According to local witnesses, the boats sank roughly 30 minutes after leaving Tuesday due to overloading and heavy swells. The vessels sank off Godoria in the Obock region of northeastern Djibouti.
The International Organization for Migration said that by Wednesday morning the Djiboutian coast guard had recovered 30 bodies and found 16 survivors.
An 18-year-old survivor told the agency’s staff he had boarded one of the boats with 130 people on it, including 16 women. The teenager said he did not have any information about the second boat.

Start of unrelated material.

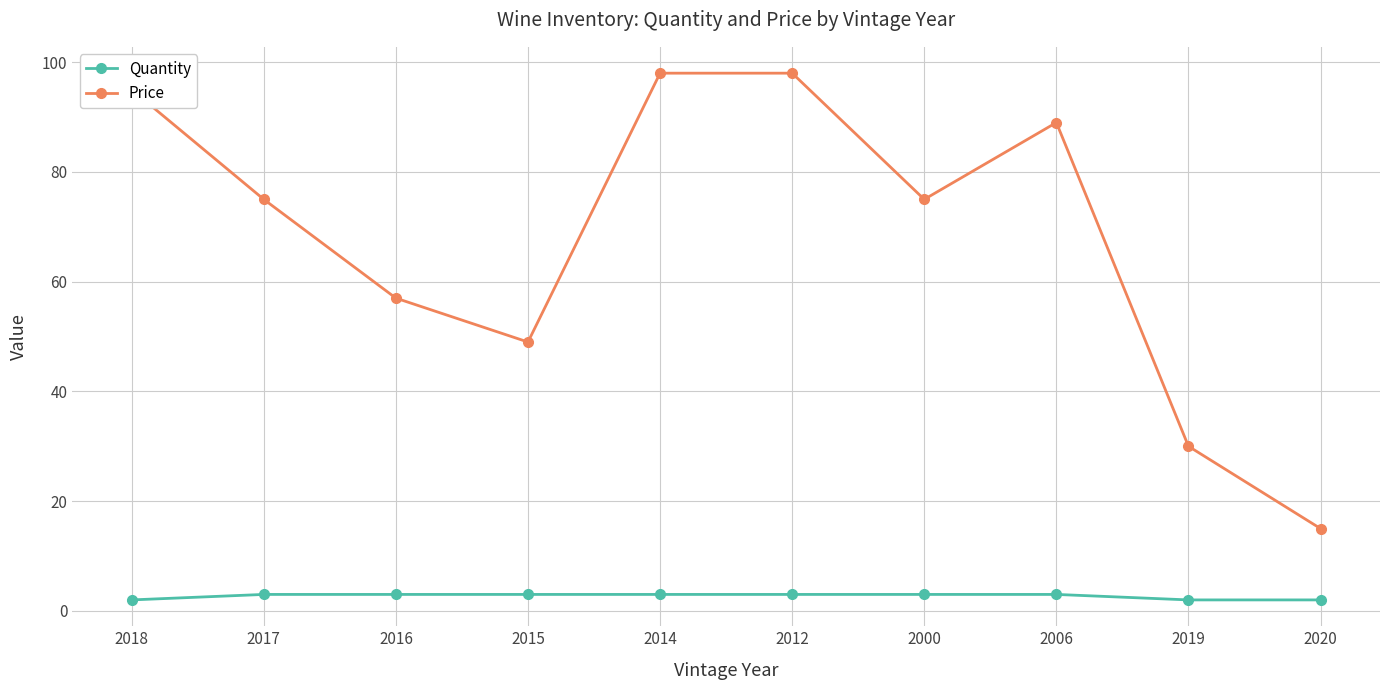

Is the value of Price at 2015 greater than the value of Quantity at 2012?

Yes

Search and rescue operations continue at the site as dozens of people are still missing. The migration agency said its team was working with local officials to search for survivors.
“This tragic event demonstrates the risks that vulnerable migrants face as they innocently search for better lives,” Lalini Veerassamy, the migration agency’s Djibouti chief of mission, said in a statement.
The boats were headed to Yemen, a deadly route for migrants from Horn of Africa countries traveling to the Gulf of Aden in search of work, with Saudi Arabia being the top destination.
The UN migration agency said it had recorded at least 199 drownings in the Djibouti Obock region since 2014. It added that at least 156 people died in sea tragedies last year along the Horn of Africa-to-Yemen route farther offshore than Obock.
Nearly 100,000 African migrants entered Yemen in 2017, according to the agency. Most start out from Ethiopia and some from Somalia. Those embarking on this route are usually under 25, and many are children.